Cascades Projections v. Epson America (Fed. Cir. 2017) (en banc denial)

In a split decision, the Federal Circuit has denied Cascades petition for initial en banc hearing.  The petition asked one question: “Whether a patent right is a public right.” Because a Federal Circuit panel already decided this decision in MCM, Cascades asked the court to bypass the initial panel appeal and head straight to the en banc question.  See MCM Portfolio LLC v. Hewlett-Packard Co., 812 F.3d 1284 (Fed. Cir. 2015), cert. denied 137 S. Ct. 292 (2016).  The issue is important because the answer to the private right question could lead to a judgment that the administrative patent trial system is an unconstitutional violation of due process rights.  I previously discussed the case on Patently-O.
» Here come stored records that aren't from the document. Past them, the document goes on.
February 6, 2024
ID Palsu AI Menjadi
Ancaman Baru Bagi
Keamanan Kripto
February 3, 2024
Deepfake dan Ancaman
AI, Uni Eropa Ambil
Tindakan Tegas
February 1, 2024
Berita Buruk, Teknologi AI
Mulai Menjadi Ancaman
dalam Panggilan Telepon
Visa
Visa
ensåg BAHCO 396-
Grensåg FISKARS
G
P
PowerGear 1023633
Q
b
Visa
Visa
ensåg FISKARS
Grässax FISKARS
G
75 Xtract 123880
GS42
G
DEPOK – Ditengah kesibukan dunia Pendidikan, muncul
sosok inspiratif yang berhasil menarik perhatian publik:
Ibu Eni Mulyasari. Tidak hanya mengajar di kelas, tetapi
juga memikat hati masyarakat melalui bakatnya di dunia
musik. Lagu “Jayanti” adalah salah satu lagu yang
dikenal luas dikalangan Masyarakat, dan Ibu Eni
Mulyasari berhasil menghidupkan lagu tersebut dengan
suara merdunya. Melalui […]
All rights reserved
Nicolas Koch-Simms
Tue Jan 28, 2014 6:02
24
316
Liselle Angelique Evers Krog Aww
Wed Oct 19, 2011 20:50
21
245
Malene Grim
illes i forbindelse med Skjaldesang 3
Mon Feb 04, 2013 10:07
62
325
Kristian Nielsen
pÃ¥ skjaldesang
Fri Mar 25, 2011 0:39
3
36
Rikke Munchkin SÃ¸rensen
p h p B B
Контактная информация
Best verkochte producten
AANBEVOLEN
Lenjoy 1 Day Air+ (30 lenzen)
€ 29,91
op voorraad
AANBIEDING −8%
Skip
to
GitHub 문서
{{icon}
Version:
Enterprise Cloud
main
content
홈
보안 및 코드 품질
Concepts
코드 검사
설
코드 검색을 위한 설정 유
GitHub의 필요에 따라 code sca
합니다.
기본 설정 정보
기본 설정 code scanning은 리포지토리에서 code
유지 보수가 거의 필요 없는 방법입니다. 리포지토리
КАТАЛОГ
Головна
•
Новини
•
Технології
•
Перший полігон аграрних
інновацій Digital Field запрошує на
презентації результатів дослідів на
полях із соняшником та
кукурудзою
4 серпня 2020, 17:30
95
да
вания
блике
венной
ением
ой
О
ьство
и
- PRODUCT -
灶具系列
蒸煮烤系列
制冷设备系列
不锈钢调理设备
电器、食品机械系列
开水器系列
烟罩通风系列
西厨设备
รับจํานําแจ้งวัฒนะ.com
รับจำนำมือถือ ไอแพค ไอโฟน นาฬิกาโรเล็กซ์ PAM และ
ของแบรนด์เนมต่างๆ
Whether a Patent Right is a Public Right

 

For judges wrote separately on the case:

Judge Newman Concurring in Denial: The important question here is “whether the statutory scheme created by the America Invents Act, in which the Office is given an enlarged opportunity to correct its errors in granting a patent, with its decision subject to review by the Federal Circuit, meets the constitutional requirements of due process in disposition of property.”  Judge Newman suggests that she would vote for re-hearing after “full opportunity for panel rehearing.”

Judge Dyk (Joined by Judges Prost and Hughes) Concurring in the Denial: “MCM was correctly decided. . . . [T]here is no inconsistency in concluding that patent rights constitute property and that the source of that property right is a public right conferred by federal statute.”

Judge O’Malley, Dissenting from the Denial: Patent rights are likely “core private rights only subject to adjudication in Article III courts.”

Judge Reyna, Dissenting from the Denial: “The state of current law compels en banc review.”   According to Judge Reyna, the clear statement from Supreme Court’s 1898 decision in McCormick Harvesting that “The only authority competent to set a patent aside, or to annul it, or to correct it for any reason whatever, is vested in the courts of the United States, and not in the department which issued the patent.” McCormick Harvesting Mach. Co. v. C. Aultman & Co., 169 U.S. 606, 609 (1898).

We’ll look for the upcoming panel decision in the case and subsequent en banc hearing.